- _Exercise instructions_:
For the listing below, output exactly the lines from the line with "Det finns olika" up to and including the line with "Några potentiella nackdelar", and no other lines.

- _Data under study_:
____________

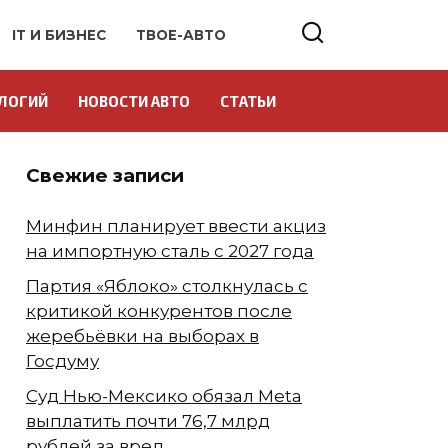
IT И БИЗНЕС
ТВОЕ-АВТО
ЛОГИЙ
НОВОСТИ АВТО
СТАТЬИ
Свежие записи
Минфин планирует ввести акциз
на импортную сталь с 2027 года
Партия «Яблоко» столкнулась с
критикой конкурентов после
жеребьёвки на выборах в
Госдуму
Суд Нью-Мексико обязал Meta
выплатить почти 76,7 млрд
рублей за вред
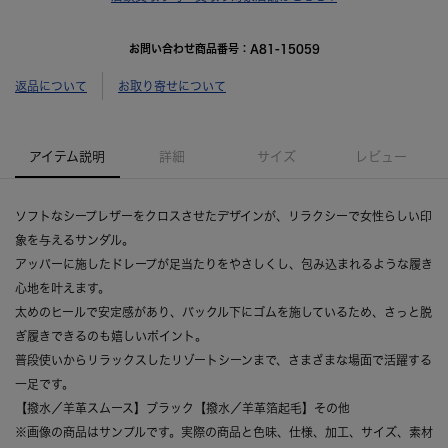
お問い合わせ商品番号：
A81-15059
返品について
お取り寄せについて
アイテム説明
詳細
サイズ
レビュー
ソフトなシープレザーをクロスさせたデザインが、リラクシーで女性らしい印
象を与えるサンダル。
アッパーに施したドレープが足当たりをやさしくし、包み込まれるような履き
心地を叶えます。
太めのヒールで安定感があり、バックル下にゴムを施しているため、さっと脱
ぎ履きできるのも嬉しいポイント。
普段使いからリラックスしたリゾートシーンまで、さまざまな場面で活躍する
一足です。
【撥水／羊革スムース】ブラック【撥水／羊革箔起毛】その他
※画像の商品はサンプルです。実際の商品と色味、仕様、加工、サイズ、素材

____________

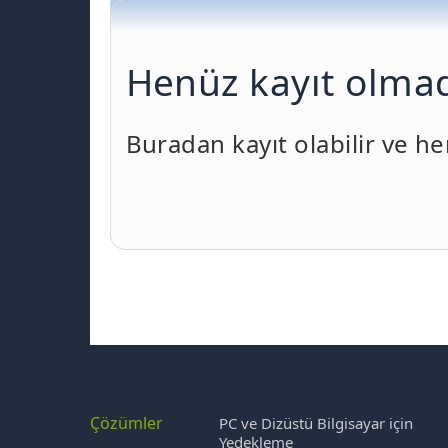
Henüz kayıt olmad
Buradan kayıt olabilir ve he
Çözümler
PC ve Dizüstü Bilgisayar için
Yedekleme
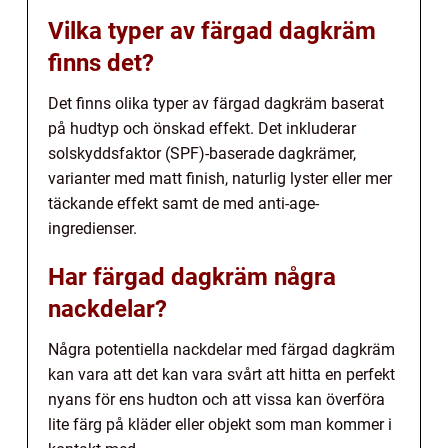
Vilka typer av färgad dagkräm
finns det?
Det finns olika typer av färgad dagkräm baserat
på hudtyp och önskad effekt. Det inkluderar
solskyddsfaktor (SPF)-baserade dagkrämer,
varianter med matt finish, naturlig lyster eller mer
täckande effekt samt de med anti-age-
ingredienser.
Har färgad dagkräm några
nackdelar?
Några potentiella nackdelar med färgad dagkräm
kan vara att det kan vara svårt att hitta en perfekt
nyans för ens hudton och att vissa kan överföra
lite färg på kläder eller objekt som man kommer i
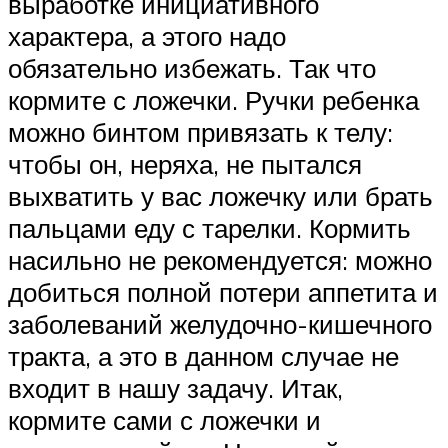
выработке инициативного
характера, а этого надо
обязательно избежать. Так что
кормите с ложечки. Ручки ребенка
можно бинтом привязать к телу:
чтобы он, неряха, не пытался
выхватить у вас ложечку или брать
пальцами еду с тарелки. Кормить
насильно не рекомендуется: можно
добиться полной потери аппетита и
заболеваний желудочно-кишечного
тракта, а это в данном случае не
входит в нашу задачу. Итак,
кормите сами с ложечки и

____________

- _Result of the task_:
Det finns olika typer av färgad dagkräm baserat
på hudtyp och önskad effekt. Det inkluderar
solskyddsfaktor (SPF)-baserade dagkrämer,
varianter med matt finish, naturlig lyster eller mer
täckande effekt samt de med anti-age-
ingredienser.
Har färgad dagkräm några
nackdelar?
Några potentiella nackdelar med färgad dagkräm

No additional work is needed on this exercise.